PEA has a chemical structure very similar to that of anandamide. When cells produce the enzyme FAAH to break down AEA, they have the choice between the endocannabinoid and PEA. This therefore slows down the breakdown of AEA and consequently increases its concentration and the activation of the CB-1 receptor.
This helps to modulate nervous system responses and reduce anxiety and stress.
However, AEA and PEA have little or no effect on CB-2 receptors, which modulate the immune and inflammatory responses.

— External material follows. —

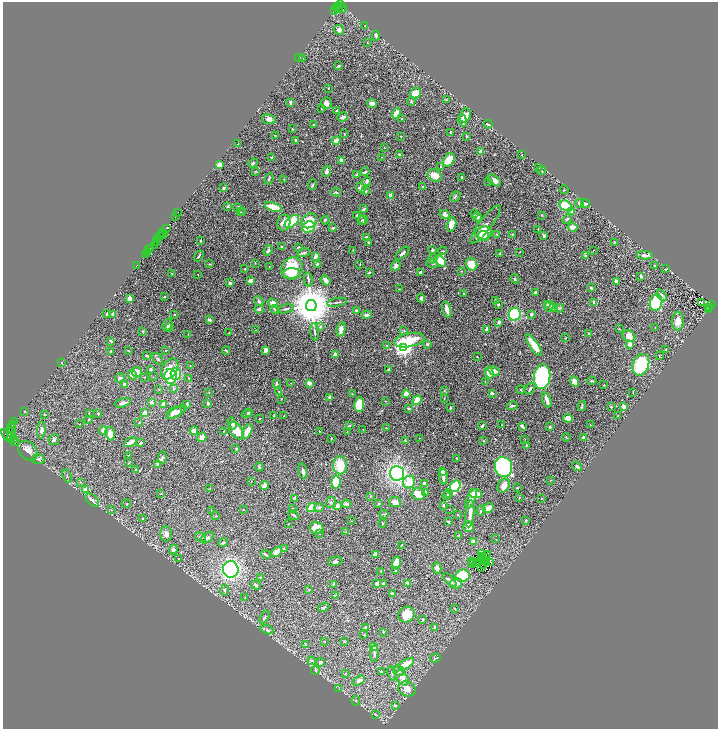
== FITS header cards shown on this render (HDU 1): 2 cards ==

It often takes several days to feel the first effects, whereas people are looking for immediate relief.
More recently, CiBium, a new active ingredient developed by Sesqium and distributed in France by Novastell, has appeared on the market. CiBium increases 2-AG levels by inhibiting the MAGL enzyme. 2-AG is the body’s main endocannabinoid, acting effectively on both the CB-1 and CB-2 cannabinoid receptors. This more complete and prolonged activation of the two receptors helps to modulate both nervous and immune responses. Above all, consumer studies and user feedback indicate that the effects are felt immediately, within 20 minutes to 1 hour.
CiBium therefore enables you to take full advantage of the properties of the central endocannabinoid system, and there are a vast number of applications where a nervous and immune response is required.
In the management of premenstrual syndrome, activation of CB-2 helps to limit inflammation in the uterus and breasts. Activation of CB-1 reduces nociceptive transmission, thereby reducing pain and improving overall mood.

The Central Endocannabinoid System (CES) is a micro-regulatory system that is fundamental to the body’s homeostasis, via the activation of the CB-1 and CB-2 receptors
It was only recently discovered following advances in research into the effects of cannabis, and its implications for physiological mechanisms are numerous, ranging from the reduction of inflammation and pain to the alleviation of anxiety and improved sleep.
CiBium helps to improve the effectiveness of the central endocannabinoid system by increasing the concentration of 2-AG, the main endocannabinoid that enables the full activation of CB-1 and CB-2 receptors, thereby ensuring a better response to the body’s needs.